How do you break undesirable marketing habits? You must have a firm understanding of the fundamentals as they exist, not what you want them to be.
Ask yourself a hard question: Do you feel the fundamentals for corn, soybeans, wheat, hogs and cattle favor demand exceeding supply? This is what we call a bull market, which we experienced from 2000 to 2012. The opposite is supply exceeding demand, which is called a bear market.
As always, the answer is not clearly black and white like we all want. A market plan depends on your assumptions about current inventory, how fast farmers will sell their crops, changes in government policy affecting agriculture, how the U.S. dollar will impact export demand and the big one: weather. Will there be a wet spring and a dry summer like 2012? Or, will there be a continued pattern of good yields since so much fall fieldwork was completed and soils will have recharged?
For brevity’s sake, I believe the burden of proof is now squarely on the shoulders of the bull to prove unexpected demand growth or significant yield reduction. Of course, we’ll have to wait until summer 2016 to see what happens. While this is nothing unusual for the grains and oilseeds to deal with, this year we also have the risk of big domestic and foreign supplies, possible rising interest rates and questionable growth in global demand.
Once the fundamental direction of the market has been determined, decide which tools you’re going to use to speed up or adjust your position in the market. Many call this technical analysis.
I strongly suggest producers broaden their understanding of outside forces that affect ag commodities. For example, what would be the potential impact if the U.S. dollar were to break to the upside, the S&P go down while the bond market breaks long-term trending support and the gold and oil markets stabilize but cannot rally? Your understanding and opinions about these interactions will have a lot to do with the intensity of your 2016 marketing plan.

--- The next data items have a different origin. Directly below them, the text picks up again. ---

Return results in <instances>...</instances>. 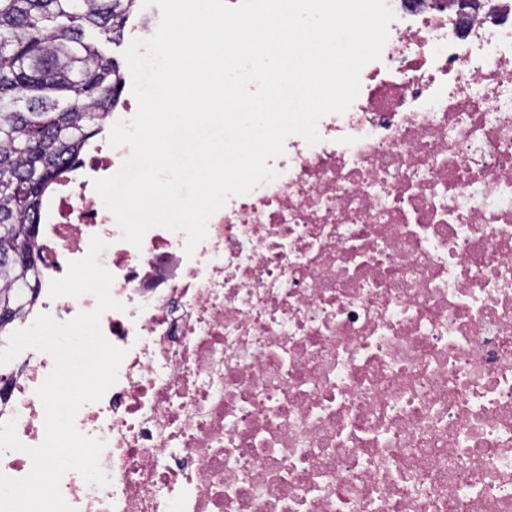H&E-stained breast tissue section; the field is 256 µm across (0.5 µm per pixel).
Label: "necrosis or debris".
<instances>
[{"label": "necrosis or debris", "instance_id": "necrosis-or-debris-1", "mask_svg": "<svg viewBox=\"0 0 512 512\" xmlns=\"http://www.w3.org/2000/svg\"><path fill=\"white\" fill-rule=\"evenodd\" d=\"M399 0L380 60L320 140L292 135L278 176L228 199L193 256L185 236L122 241L93 181L130 152L101 140L42 204L41 287L60 322L94 296L51 280L107 244L101 329L117 382L76 417L106 486L74 471L75 512H512V0ZM54 367L0 365V422L26 476Z\"/></svg>", "mask_w": 512, "mask_h": 512}]
</instances>
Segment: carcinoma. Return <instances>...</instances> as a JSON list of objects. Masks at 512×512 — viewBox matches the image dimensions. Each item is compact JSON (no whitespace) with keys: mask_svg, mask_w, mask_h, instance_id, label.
Segmentation results:
<instances>
[{"mask_svg":"<svg viewBox=\"0 0 512 512\" xmlns=\"http://www.w3.org/2000/svg\"><path fill=\"white\" fill-rule=\"evenodd\" d=\"M131 0H0V332L22 313L43 196L100 131L119 94ZM8 318H3V315Z\"/></svg>","mask_w":512,"mask_h":512,"instance_id":"carcinoma-1","label":"carcinoma"}]
</instances>
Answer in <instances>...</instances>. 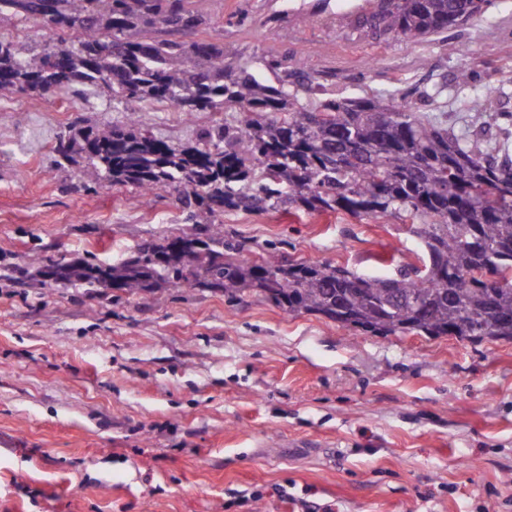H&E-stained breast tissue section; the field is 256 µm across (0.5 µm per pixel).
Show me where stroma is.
<instances>
[{
  "instance_id": "35a3bbf8",
  "label": "stroma",
  "mask_w": 512,
  "mask_h": 512,
  "mask_svg": "<svg viewBox=\"0 0 512 512\" xmlns=\"http://www.w3.org/2000/svg\"><path fill=\"white\" fill-rule=\"evenodd\" d=\"M226 19L224 51L302 59L337 97L438 87L418 112L457 136L504 138L470 100L512 112V0L425 41H359L368 0H199ZM470 49L453 53L455 45ZM468 67V88L456 74ZM221 112H142L170 143ZM100 88L51 98L0 90V512H512V342L364 334L210 288L128 295L34 279L32 257L117 264L190 236L173 198L94 191L56 167L68 125H119ZM253 253L368 275L417 264L396 218L230 212Z\"/></svg>"
}]
</instances>
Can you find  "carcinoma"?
<instances>
[{"mask_svg":"<svg viewBox=\"0 0 512 512\" xmlns=\"http://www.w3.org/2000/svg\"><path fill=\"white\" fill-rule=\"evenodd\" d=\"M194 0H0V21L32 20L74 39L24 53L0 35V90L53 97L102 87L121 104L174 112H230L190 144L168 143L137 113L121 127L72 126L58 136L57 166L82 165L87 181L167 190L205 237L169 238L123 264L57 262L53 285L129 295L204 286L241 301L255 292L290 313L320 314L372 335L415 332L512 341V156L481 148L423 118L408 98L437 88L336 98L301 62L224 59V43L174 38L224 30ZM492 0H377L362 17L365 43L416 42L478 19ZM275 75L269 85L261 72ZM475 120L496 111L478 96ZM395 217L411 225L430 262L395 276L360 275L331 263L284 264L271 248L255 262L224 235V213L280 209ZM497 276L486 279V272Z\"/></svg>","mask_w":512,"mask_h":512,"instance_id":"obj_1","label":"carcinoma"}]
</instances>
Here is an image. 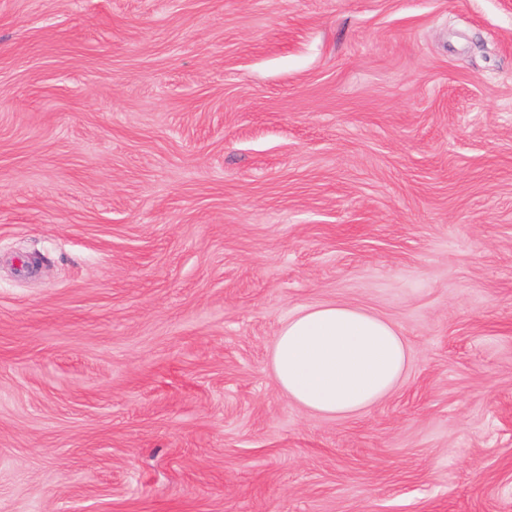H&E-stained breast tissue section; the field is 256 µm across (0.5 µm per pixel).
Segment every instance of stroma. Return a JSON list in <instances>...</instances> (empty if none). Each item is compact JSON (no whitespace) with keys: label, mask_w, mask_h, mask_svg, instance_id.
<instances>
[{"label":"stroma","mask_w":512,"mask_h":512,"mask_svg":"<svg viewBox=\"0 0 512 512\" xmlns=\"http://www.w3.org/2000/svg\"><path fill=\"white\" fill-rule=\"evenodd\" d=\"M0 512H512V0H0ZM409 347L393 323L344 303L288 316L275 336L271 368L290 401L329 418L358 415L404 379Z\"/></svg>","instance_id":"35a3bbf8"}]
</instances>
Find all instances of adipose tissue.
Instances as JSON below:
<instances>
[{"mask_svg": "<svg viewBox=\"0 0 512 512\" xmlns=\"http://www.w3.org/2000/svg\"><path fill=\"white\" fill-rule=\"evenodd\" d=\"M409 347L393 323L344 303L288 316L275 336L271 368L290 401L329 418L358 415L403 380Z\"/></svg>", "mask_w": 512, "mask_h": 512, "instance_id": "ef3b65f1", "label": "adipose tissue"}]
</instances>
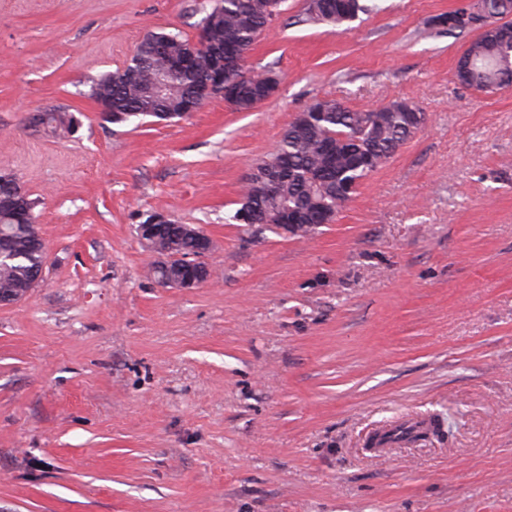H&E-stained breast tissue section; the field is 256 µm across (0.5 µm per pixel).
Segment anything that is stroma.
Wrapping results in <instances>:
<instances>
[{"label": "stroma", "instance_id": "stroma-1", "mask_svg": "<svg viewBox=\"0 0 512 512\" xmlns=\"http://www.w3.org/2000/svg\"><path fill=\"white\" fill-rule=\"evenodd\" d=\"M343 30L285 0L249 112L112 124L91 87L210 0H0V169L36 199L44 281L0 305V512H512V90L454 82L468 0H365ZM319 99L426 125L306 236L233 219L242 179ZM81 116L56 138L33 113ZM214 241L165 288L136 227ZM436 431L380 451L381 427ZM205 235L209 242L208 250L201 255L188 257L182 260L183 280L178 288H195L201 285L200 280L196 278L195 269L200 263L206 262V257L213 251L214 247L211 238L207 234ZM191 258L193 259L191 260Z\"/></svg>", "mask_w": 512, "mask_h": 512}]
</instances>
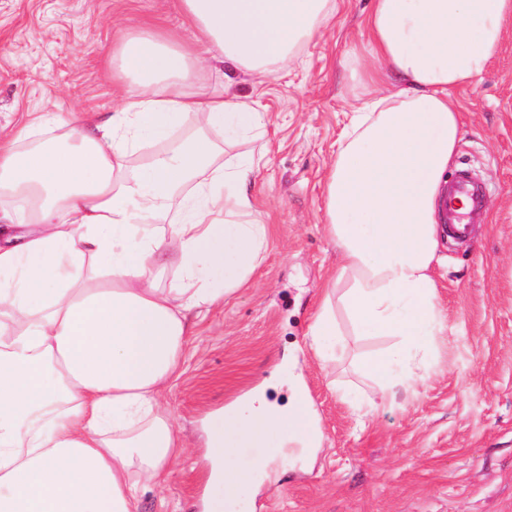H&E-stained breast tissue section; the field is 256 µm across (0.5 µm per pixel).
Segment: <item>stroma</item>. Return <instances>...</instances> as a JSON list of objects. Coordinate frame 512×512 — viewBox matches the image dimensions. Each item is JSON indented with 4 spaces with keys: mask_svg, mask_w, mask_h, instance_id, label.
I'll return each mask as SVG.
<instances>
[{
    "mask_svg": "<svg viewBox=\"0 0 512 512\" xmlns=\"http://www.w3.org/2000/svg\"><path fill=\"white\" fill-rule=\"evenodd\" d=\"M307 63L235 89L269 123L267 145L239 140L225 157L252 159L250 189L271 226L267 251L248 284L202 315L180 375L166 391L169 413L192 446L138 512H200L207 491L194 422L256 386L287 404L303 382L324 444L271 446L266 476L225 498L224 512H512V17L482 80L458 88L461 134L450 168L467 164L491 186L487 220L468 245L439 243L433 270L447 328L429 375L393 404L360 416L374 396L360 360L389 348V336L359 335L336 310L334 360L305 347L321 290L341 261L323 223V178L368 59L354 54L371 0H337ZM155 24L186 33L171 0H0V130L34 120L36 140H62L60 112L106 117L122 99L112 78L113 38Z\"/></svg>",
    "mask_w": 512,
    "mask_h": 512,
    "instance_id": "35a3bbf8",
    "label": "stroma"
}]
</instances>
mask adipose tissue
<instances>
[{"mask_svg":"<svg viewBox=\"0 0 512 512\" xmlns=\"http://www.w3.org/2000/svg\"><path fill=\"white\" fill-rule=\"evenodd\" d=\"M193 36L157 26L120 33L112 68L120 111L57 115L66 141L0 136V512H137L146 483L172 474L187 443L163 403L196 319L248 283L270 229L245 159L218 161V139L265 140L264 113L235 74L287 71L330 22L334 0H173ZM512 0H372L362 22L374 95L353 112L324 182V223L341 263L306 345L336 350V309L365 336L395 338L361 362L380 403L424 380L447 327L432 269L435 200L459 134L453 89L478 82ZM223 65L224 90L201 80ZM203 128L178 136L183 121ZM152 141L164 149L130 168ZM176 267L179 285L158 275ZM211 492L224 512L255 451L316 444L301 385L287 405L253 390L208 413Z\"/></svg>","mask_w":512,"mask_h":512,"instance_id":"ef3b65f1","label":"adipose tissue"}]
</instances>
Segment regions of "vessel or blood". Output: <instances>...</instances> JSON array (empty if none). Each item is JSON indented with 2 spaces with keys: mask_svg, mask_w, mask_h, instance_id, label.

Finally, once you have a plan and decide what tools to use to manage emotions during this turbulent time period, how will you use cash, futures or options to achieve your price objectives? I believe it’s important to have a back door in your marketing plan. Farmers need a floor below the market in 2016 perhaps more than in the past, but it is also important to have flexibility to react to a price changing event if it occurs. There isn’t one strategy that fits all when considering cash, futures and options. But acting sooner rather than later can pay big dividends in 2016 if Mother Nature doesn’t throw us a yield curve ball next summer.
The meat complex has taken a beating since August. The strong U.S. dollar is impacting exports and imports, and the meat bull isn’t excited about getting back into position because of cheap feed supplies. I can’t be too negative on the cattle complex after such a big price drop, but it’s hard to argue higher values.

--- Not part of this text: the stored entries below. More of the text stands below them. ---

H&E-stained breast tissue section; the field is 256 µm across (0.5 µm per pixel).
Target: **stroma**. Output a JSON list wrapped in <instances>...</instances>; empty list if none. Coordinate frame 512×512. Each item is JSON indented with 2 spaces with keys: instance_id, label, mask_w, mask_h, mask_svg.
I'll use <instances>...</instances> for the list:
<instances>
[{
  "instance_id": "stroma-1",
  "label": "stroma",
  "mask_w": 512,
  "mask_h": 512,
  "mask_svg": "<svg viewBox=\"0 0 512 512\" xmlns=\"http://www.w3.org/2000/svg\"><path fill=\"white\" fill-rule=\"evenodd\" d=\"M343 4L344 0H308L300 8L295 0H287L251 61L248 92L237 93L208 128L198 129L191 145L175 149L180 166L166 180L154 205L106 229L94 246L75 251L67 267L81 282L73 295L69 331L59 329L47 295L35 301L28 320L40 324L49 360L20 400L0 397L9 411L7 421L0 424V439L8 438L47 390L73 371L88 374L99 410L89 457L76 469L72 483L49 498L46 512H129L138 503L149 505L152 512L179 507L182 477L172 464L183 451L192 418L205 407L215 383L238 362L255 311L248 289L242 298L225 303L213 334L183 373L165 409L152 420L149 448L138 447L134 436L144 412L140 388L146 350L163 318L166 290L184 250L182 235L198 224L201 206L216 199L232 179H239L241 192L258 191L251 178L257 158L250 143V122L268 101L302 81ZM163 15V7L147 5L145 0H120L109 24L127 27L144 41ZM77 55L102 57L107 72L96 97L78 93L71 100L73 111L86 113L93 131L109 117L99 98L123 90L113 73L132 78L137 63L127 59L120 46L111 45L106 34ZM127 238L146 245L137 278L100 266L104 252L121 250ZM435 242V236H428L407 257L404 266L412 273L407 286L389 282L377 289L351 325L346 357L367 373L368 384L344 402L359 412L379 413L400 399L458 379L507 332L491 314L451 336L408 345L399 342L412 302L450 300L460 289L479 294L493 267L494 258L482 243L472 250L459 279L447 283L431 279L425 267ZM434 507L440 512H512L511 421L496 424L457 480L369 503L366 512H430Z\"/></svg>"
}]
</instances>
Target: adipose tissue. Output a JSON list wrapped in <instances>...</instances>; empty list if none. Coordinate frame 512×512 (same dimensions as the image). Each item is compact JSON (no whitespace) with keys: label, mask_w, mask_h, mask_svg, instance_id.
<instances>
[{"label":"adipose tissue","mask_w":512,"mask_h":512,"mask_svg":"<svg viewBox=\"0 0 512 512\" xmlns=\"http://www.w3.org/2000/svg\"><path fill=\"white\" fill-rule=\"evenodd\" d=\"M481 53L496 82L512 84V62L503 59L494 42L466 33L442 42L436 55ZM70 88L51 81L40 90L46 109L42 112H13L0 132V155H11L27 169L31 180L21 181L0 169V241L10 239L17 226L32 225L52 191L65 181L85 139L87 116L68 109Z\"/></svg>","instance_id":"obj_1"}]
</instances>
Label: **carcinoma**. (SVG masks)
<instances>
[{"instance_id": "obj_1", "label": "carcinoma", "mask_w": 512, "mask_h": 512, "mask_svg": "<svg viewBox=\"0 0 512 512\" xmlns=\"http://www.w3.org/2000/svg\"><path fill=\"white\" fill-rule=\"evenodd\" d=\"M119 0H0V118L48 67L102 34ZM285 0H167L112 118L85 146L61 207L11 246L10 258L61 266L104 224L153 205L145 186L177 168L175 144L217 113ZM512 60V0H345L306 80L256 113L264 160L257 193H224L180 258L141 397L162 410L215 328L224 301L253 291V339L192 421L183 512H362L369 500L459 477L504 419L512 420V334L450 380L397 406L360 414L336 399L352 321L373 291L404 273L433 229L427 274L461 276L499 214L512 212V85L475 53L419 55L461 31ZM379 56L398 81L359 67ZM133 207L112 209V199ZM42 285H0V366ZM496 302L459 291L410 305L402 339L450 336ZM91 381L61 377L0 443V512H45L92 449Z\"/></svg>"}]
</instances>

As spring nears, if the feed grains continue to move lower in 2017, cattlemen (and hog producers this summer) need to be prepared to sell on any seasonal price bounce during the first half of 2016.
Any opinions expressed herein are subject to change without notice. There is a significant risk of loss in trading futures and options, and trading might not be suitable for all investors. Those acting on this information are responsible for their actions.